Les regards caméra dans les films de Thu Van Tran semblent dialoguer avec un ecosystème temporel organique et minéral. Un moment suspendu dans lequel se dessine une vision du monde où l’humain, l’animal, le végétal et le minéral sont imbriqués et interdépendants, dans la continuité de la réflexion des anthropologues Philippe Descola ou Eduardo Viveiros de Castro. Selon eux, la nature n’est pas ce qui entoure l’humain : il n’y a pas de nature indissociable de la culture, mais un écosystème de relations qui nous oblige à décentrer l’humain et à refuser la hiérarchie du vivant et du non-vivant.
Dans chaque film de Thu Van Tran, cette vision du monde est manifeste : tout ce qui est filmé apparaît comme appartenant à un écosystème. La nature n’est pas un espace idéalisé mais une composante de nous-mêmes, et le travail de l’artiste est toujours celui d’une vision à l’écoute, de ce que peut nous apprendre une langue que nous ne connaissons pas, qu’elle soit humaine, animale, végétale ou minérale. Ce travail n’ évacue pas une lecture politique de l’action humaine. Quand elle filme les cicatrices sur l’écorce des hévéas – un geste que la machine ne parvient pas à remplacer –, cette entaille renvoie immédiatement à son travail précis et incisif sur l’histoire politique du Vietnam et l’exploration coloniale du caoutchouc. Quand elle filme à Hong Kong des femmes liées au travail dit domestique en train de se réunir dans l’espace public, cette manifestation n’est autre que le besoin d’exister, une revendication silencieuse des corps invisibilisés qui s’établit dans l’ échange et la complicité.

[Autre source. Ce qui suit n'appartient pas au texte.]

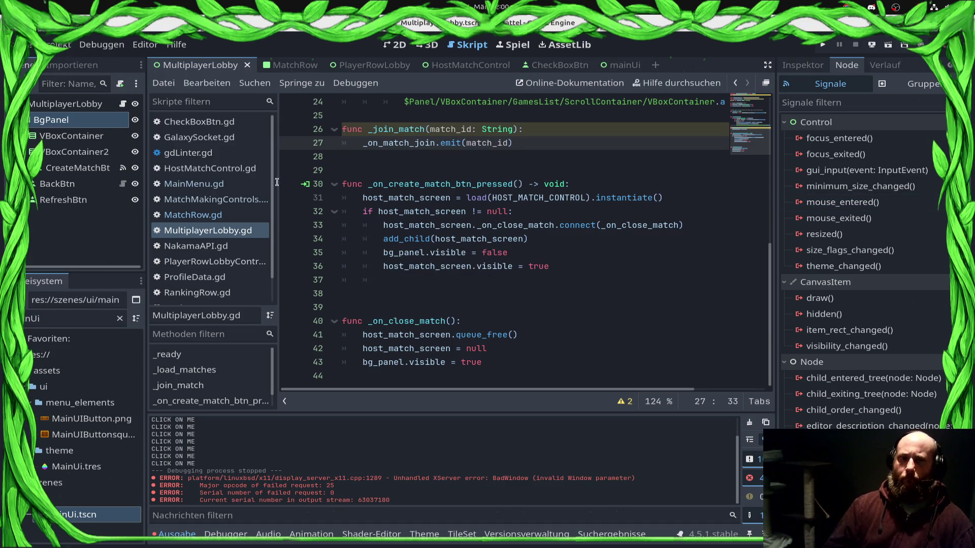
left_click(183, 188)
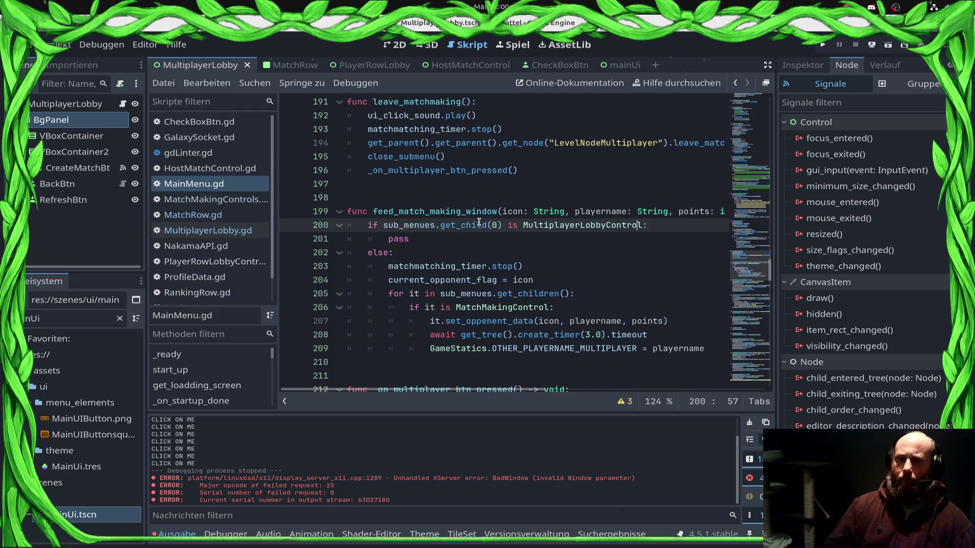
Scroll through MainMenu.gd to review the load_multiplayer_looby code
scroll(479, 222, "down", 20)
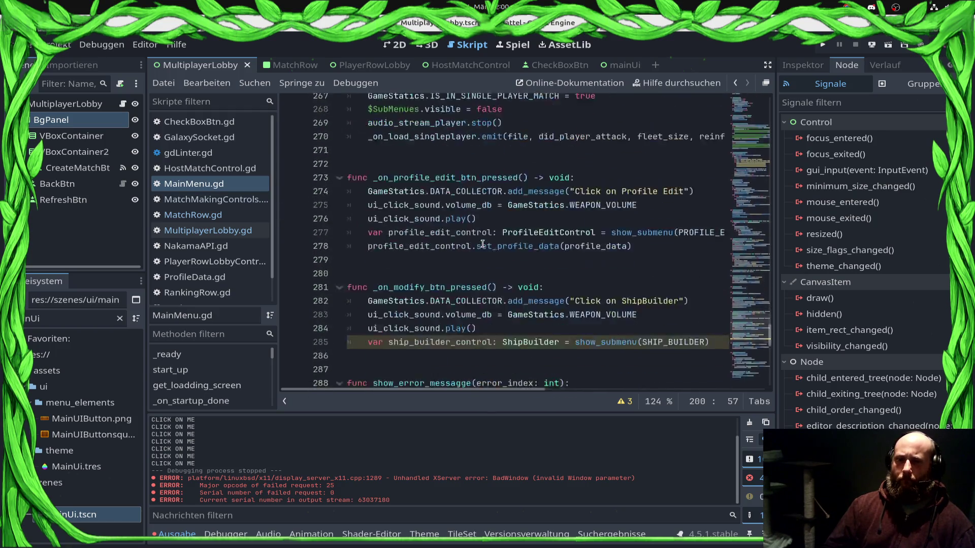
scroll(482, 245, "down", 11)
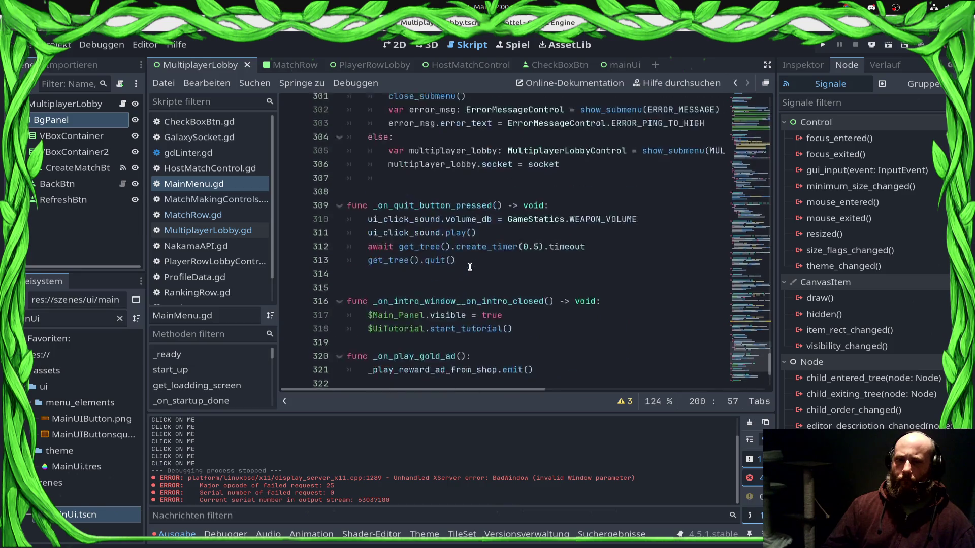
scroll(470, 268, "up", 7)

Thu Van Tran ancre sa lecture des mécanismes qui colonisent les corps, les arbres ou le langage dans une subtile traduction à travers des indices, des matières, des associations d’images. La perception de la violence coloniale traverse ses films et cohabite avec le spectre élargi des sensations du monde : « il y a des gestes d’émancipation en parallèle avec des gestes colonisés, des gestes de récolte et des gestes de révolte ». Nous sommes pris dans les discordes héritées dans les paradoxes passés, est-il dit dans un passage de « 24 heures à Hanoï ».
Sans doute l’un des plus difficiles paradoxes à résoudre pour ceux qui ont connu l’exil, en lien avec ceux qui ont connu la colonisation, est d’avoir à retrouver une identité tout en sachant que celle-ci ne peut être que construite. Est-ce qu’une identité se constitue ainsi, dans sa confrontation aux rapports de domination ? Est-ce ce qui la conditionne qui la fait exister ? « Les arbres du caoutchouc sont tels des parasites, ils ont besoin d’un hôte et se greffent sur un arbre fruitier, déjà enraciné », évoque Thu Van Tran, qui semble affirmer tout au long de son travail, en faisant appel au corps, aux sens, à l’écosystème des relations de l’humain et du non-humain, qu’une identité ne suffit pas pour saisir la complexité de l’exil.
“Memory is our medium and we live within its fabric,” says Thu Van Tran, affirming the constructed character of memory, which is always incomplete, prone to manipulation, but also capable of expanding to encompass points of view that have long been excluded, and is thus modifiable and impermanent. But it is undoubtedly the latter part of her affirmation that emerges here as her signature: while her work integrates narrative, story, critical analysis of history, and her own personal background, it is through materials that Thu Van Tran constructs her thought.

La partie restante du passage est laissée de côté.